104 glaucoma eyes with repeatable standard automated perimetry damage and 93 normal eyes were included from the longitudinal Diagnostic Innovations in Glaucoma Study (DIGS). The severity of glaucomatous visual field defects ranged from mostly early to some severe damage (average PSD was 5.8 + 5.1 dB). HRTII software version 3.0 includes the calculation of the Glaucoma Probability Score (GPS). The GPS utilizes 2 measures of peripapillary retinal nerve fiber layer shape (horizontal and vertical retinal nerve fiber layer curvature) and 3 measures of optic nerve head shape (cup depth, rim steepness and cup size) as input into a relevance vector machine learning classifier that estimates a probability of having glaucoma. No contour line or reference plane is used in the GPS calculation. The Moorfields Classification (MFC) compares measured rim area to predicted rim area adjusted for disc size to categorize eyes as outside normal limits, borderline or within normal limits. MFC relies on a contour line and reference plane for its measurements. Sensitivity, specificity and likelihood ratios were compared for both global and regional results.
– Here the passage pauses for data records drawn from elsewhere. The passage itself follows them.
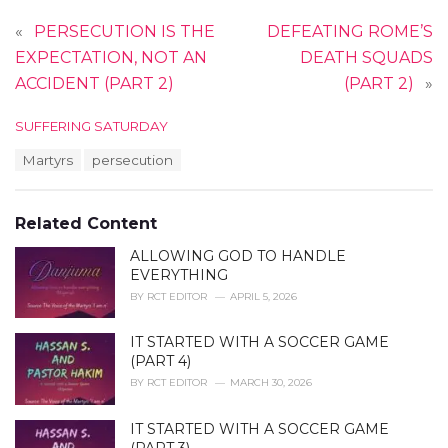
«
PERSECUTION IS THE
DEFEATING ROME’S
EXPECTATION, NOT AN
DEATH SQUADS
ACCIDENT (PART 2)
(PART 2)
»
C
SUFFERING SATURDAY
a
T
Martyrs
persecution
t
a
e
g
g
s
o
Related Content
:
r
i
ALLOWING GOD TO HANDLE
e
EVERYTHING
s
BY
RCT EDITOR
APRIL 5, 2026
:
IT STARTED WITH A SOCCER GAME
(PART 4)
BY
RCT EDITOR
MARCH 30, 2026
IT STARTED WITH A SOCCER GAME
The mean (95% CI) GPS was significantly higher in glaucoma eyes (70.9% (66.3,75.5%)) than normal eyes (27.2% (21.4%, 31.1%)). Using manufacturers' suggested cut–offs for GPS Global classification (>64% as outside normal limits), the sensitivity and specificity (95% CI) were 72.1% (62.8%, 79.8%) and 88.2% (80.0%, 93.3%), respectively. The sensitivity and specificity (95% CI) of the MFC result were 67.3% (57.8%, 76.5%), and 91.4% (83.9%, 95.6%), respectively. Positive likelihood ratios for regional GPS and MFC outside normal limit results ranged from 6.0 to 14.7, and 7.8 to 45.6, respectively.
GPS tended to have higher sensitivities, and somewhat lower specificities and positive likelihood ratios than MFC. These results suggest that GPS can differentiate between glaucoma and healthy eyes with relatively good sensitivity and specificity.